RIMS report looks at why organizations are moving from ERM to strategic risk management
- Published: Tuesday, 20 October 2020 08:41
For the past 30 years, enterprise risk management (ERM) programs have helped organizations proactively identify and address risks, however, many times it provides limited insight into strategy and strategic risks, according to a new RIMS report, ‘Pivoting from ERM to SRM’. In the report, members of the RIMS Strategic and Enterprise Risk Council look at best practices for successfully accelerating ERM into a well-designed and executed strategic risk management (SRM) program.

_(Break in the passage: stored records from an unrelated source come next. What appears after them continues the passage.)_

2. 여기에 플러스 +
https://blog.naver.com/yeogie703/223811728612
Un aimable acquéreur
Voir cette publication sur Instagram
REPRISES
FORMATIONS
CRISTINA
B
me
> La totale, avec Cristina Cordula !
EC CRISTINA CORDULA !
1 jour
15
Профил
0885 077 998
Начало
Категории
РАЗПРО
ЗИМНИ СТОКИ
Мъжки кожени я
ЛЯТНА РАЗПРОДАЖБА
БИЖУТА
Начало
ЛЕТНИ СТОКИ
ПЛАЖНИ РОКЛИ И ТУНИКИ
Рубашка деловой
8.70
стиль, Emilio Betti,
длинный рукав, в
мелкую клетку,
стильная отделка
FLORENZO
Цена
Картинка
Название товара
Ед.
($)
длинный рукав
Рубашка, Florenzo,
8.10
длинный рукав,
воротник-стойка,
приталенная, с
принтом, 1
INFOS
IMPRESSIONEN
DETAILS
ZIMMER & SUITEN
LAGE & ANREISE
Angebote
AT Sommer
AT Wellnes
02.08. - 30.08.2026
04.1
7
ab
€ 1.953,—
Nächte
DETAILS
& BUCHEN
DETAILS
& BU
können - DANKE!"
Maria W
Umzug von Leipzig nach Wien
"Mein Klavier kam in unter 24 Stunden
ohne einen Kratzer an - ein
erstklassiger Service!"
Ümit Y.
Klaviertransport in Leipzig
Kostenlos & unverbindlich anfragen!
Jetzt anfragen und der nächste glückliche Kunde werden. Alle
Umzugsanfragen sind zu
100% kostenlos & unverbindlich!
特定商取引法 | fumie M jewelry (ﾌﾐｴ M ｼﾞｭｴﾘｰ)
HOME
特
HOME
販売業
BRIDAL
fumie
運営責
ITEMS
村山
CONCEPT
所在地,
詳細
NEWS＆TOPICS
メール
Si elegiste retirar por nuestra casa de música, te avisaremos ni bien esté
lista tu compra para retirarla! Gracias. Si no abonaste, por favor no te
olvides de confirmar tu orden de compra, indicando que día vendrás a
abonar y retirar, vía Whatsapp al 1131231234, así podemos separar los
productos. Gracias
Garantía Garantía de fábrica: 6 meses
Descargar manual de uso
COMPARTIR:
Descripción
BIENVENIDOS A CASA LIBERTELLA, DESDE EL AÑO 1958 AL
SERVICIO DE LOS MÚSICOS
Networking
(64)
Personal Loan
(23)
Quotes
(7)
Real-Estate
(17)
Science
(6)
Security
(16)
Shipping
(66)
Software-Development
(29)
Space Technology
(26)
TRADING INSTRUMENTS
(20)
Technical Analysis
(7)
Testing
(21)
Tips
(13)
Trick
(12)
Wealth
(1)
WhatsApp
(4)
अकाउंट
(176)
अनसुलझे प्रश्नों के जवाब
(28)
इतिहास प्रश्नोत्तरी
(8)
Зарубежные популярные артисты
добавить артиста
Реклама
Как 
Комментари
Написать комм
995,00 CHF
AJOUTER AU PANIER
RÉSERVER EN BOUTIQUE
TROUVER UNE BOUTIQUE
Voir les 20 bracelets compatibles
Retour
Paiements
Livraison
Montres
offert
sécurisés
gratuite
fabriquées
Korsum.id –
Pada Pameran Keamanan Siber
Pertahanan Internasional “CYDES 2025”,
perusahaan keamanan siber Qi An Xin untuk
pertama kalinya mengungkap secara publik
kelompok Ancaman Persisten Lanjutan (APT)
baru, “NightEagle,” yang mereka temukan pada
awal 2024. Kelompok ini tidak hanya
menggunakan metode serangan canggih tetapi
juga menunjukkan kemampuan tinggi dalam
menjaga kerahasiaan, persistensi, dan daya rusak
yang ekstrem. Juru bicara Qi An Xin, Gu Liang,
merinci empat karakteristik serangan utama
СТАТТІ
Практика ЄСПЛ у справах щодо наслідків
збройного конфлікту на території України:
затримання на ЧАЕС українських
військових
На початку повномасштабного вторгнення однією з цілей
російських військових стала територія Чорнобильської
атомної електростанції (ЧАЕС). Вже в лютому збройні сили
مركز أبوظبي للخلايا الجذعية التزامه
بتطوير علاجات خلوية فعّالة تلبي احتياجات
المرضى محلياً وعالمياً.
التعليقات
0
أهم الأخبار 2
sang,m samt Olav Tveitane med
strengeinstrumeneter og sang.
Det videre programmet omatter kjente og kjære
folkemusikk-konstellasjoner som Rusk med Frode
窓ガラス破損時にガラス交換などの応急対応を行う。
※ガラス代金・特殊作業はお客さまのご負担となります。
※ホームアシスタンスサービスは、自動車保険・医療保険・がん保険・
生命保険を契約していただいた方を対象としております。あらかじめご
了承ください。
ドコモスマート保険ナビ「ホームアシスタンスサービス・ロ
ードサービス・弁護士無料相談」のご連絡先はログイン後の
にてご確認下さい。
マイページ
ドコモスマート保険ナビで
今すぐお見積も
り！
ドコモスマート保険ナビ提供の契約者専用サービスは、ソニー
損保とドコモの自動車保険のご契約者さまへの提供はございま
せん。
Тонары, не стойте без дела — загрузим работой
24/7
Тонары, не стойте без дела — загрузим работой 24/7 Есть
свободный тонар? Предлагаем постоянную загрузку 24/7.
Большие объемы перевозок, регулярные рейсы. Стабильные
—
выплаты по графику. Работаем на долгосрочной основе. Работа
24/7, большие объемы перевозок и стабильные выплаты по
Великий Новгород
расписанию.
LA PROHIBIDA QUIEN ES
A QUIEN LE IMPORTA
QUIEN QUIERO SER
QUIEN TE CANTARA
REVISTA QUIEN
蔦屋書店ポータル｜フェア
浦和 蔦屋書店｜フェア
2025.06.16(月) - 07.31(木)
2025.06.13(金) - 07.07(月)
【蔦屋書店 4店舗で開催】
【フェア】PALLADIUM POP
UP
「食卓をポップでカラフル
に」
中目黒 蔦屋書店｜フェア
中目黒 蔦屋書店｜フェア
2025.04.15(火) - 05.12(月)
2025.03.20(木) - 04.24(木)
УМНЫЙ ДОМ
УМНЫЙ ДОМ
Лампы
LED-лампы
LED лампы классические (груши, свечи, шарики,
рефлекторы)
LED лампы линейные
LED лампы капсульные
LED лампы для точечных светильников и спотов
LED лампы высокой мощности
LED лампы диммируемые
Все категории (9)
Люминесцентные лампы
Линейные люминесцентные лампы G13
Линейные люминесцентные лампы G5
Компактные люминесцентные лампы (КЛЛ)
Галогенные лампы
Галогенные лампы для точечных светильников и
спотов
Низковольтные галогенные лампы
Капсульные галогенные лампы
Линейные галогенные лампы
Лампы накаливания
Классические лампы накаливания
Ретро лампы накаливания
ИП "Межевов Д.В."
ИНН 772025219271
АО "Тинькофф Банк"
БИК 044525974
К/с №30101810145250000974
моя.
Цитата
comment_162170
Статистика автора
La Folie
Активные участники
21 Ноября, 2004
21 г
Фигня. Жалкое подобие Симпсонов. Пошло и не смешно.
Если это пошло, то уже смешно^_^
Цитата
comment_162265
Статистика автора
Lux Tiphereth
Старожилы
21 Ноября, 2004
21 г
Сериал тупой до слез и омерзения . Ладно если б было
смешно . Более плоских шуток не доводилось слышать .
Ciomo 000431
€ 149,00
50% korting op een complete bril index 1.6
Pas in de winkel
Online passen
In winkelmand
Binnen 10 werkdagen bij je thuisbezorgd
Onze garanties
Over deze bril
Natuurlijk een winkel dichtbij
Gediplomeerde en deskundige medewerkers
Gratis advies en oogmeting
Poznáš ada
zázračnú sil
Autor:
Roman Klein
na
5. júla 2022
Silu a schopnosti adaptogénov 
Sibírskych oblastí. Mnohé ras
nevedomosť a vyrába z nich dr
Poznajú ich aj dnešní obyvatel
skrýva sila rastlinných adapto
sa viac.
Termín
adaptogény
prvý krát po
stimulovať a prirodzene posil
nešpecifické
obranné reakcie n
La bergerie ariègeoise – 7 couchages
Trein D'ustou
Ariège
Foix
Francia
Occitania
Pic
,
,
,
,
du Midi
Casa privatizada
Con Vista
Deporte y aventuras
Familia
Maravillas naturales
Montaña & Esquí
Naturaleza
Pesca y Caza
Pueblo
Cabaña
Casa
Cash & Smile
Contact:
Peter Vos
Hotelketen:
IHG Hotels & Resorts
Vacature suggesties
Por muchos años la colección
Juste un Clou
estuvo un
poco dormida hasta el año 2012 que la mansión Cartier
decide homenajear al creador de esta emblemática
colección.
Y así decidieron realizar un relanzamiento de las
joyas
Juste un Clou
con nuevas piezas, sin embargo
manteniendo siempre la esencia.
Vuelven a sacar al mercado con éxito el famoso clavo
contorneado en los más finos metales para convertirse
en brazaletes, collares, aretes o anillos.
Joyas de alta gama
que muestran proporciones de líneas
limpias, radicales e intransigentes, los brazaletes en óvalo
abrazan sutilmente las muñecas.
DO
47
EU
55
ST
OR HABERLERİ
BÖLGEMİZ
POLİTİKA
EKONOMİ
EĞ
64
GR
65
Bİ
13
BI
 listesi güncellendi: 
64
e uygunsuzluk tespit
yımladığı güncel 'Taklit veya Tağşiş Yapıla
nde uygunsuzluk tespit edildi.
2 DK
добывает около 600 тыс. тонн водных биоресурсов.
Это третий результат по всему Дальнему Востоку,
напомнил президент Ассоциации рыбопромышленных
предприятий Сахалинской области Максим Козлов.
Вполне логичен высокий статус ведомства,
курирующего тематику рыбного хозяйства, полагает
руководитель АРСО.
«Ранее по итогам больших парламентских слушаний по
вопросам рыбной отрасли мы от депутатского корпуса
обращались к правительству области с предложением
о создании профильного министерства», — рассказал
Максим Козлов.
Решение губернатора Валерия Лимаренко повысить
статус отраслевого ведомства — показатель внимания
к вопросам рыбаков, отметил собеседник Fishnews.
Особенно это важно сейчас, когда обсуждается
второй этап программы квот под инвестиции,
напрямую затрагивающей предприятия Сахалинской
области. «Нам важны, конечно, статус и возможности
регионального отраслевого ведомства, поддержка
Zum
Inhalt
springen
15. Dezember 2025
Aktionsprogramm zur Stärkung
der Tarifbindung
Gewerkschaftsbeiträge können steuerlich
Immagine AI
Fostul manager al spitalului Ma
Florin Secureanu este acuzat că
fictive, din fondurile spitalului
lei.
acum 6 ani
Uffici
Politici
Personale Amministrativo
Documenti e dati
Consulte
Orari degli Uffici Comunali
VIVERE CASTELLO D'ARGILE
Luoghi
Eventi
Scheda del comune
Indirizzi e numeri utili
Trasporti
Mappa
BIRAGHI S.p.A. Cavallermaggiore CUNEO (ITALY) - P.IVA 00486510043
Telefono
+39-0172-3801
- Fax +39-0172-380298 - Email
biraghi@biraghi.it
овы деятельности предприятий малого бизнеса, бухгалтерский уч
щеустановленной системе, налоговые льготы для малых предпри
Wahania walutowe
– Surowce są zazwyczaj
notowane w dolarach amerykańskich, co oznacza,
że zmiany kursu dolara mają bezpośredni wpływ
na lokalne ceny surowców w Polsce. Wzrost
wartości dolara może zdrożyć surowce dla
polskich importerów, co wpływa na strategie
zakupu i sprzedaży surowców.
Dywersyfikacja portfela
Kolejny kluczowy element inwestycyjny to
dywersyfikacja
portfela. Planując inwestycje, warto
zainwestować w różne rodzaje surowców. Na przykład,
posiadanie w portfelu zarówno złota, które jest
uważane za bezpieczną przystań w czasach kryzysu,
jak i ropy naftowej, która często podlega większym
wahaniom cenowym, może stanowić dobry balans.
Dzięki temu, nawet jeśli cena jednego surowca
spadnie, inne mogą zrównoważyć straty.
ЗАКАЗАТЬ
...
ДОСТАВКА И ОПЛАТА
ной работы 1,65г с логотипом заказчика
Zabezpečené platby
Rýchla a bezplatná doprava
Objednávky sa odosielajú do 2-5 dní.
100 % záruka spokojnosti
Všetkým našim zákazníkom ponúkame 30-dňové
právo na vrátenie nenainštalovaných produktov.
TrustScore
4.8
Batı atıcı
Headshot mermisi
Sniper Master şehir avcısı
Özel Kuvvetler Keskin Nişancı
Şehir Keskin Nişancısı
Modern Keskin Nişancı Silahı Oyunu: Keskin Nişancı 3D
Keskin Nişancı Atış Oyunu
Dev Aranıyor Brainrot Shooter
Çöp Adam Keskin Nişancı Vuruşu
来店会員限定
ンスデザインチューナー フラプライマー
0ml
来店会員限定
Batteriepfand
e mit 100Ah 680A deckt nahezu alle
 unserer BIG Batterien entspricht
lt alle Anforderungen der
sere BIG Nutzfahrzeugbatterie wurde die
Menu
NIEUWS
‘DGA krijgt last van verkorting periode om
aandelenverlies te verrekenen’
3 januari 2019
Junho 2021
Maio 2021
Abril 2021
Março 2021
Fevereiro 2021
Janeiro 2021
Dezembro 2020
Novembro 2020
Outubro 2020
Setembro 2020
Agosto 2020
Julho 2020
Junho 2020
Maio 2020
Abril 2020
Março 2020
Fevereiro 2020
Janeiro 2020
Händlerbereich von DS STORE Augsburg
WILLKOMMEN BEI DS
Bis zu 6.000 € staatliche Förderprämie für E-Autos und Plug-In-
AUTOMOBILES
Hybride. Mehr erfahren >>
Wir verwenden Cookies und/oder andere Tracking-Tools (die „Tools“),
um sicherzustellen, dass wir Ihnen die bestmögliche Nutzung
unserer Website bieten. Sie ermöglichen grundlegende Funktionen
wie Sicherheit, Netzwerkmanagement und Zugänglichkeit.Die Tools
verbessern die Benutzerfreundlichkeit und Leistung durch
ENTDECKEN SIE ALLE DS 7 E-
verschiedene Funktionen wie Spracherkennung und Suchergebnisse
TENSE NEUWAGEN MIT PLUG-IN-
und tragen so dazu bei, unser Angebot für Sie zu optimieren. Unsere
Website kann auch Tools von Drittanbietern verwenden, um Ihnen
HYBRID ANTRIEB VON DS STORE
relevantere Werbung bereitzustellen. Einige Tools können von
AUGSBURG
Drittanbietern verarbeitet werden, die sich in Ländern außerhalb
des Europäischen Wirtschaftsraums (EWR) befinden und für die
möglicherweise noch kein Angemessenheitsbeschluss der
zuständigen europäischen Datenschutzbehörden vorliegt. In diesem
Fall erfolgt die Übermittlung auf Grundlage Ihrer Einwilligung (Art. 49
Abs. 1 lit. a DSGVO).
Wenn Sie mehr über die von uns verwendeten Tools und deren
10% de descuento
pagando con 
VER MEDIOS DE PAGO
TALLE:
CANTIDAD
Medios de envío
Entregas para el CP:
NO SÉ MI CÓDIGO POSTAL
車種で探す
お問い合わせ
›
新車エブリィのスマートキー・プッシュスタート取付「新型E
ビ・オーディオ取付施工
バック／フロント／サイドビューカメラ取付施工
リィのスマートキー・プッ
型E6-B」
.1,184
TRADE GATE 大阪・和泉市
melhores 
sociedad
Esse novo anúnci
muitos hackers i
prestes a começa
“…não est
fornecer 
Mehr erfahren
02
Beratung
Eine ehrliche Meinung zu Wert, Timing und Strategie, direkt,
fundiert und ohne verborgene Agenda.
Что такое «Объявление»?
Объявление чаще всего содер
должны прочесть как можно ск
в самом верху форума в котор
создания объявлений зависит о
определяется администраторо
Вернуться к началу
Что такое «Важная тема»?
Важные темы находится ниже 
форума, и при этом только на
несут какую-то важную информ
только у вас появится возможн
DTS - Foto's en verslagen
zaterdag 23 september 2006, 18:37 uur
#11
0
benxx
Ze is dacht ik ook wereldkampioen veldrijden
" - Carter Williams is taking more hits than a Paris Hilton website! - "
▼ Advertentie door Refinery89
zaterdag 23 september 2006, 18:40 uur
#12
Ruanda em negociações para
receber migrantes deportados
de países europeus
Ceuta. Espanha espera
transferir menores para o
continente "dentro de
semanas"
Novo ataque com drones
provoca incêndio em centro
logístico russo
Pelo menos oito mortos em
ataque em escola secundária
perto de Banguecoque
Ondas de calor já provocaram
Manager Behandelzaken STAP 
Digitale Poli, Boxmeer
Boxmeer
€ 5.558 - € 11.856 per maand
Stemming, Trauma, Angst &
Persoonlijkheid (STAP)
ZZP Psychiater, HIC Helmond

With supporting detail from the previously published RIMS SRM Implementation guide, the report examines: why pivoting is necessary; SRM’s relationship to ERM; gaps between ERM and SRM; game-planning to pivot; identifying strategic risks; and techniques and tools.
Additionally, the report highlights these key drivers for risk leaders to shift from ERM to SRM:
- SRM reframes risks, positioning them as opportunities rather than impediments;
- SRM links executives who are accountable for strategy with operations leaders;
- SRM assigns and establishes ownership to effectively manage strategic and emerging risks.
“Every organization’s ‘pivot’ or journey from ERM to SRM will take on a different form,” according to the report. “Strategic risk considerations are core to informed risk-taking in pursuing opportunities and anticipated rewards. Risk professionals have a unique perspective and insight into the organization that allow them to provide additional value through SRM.”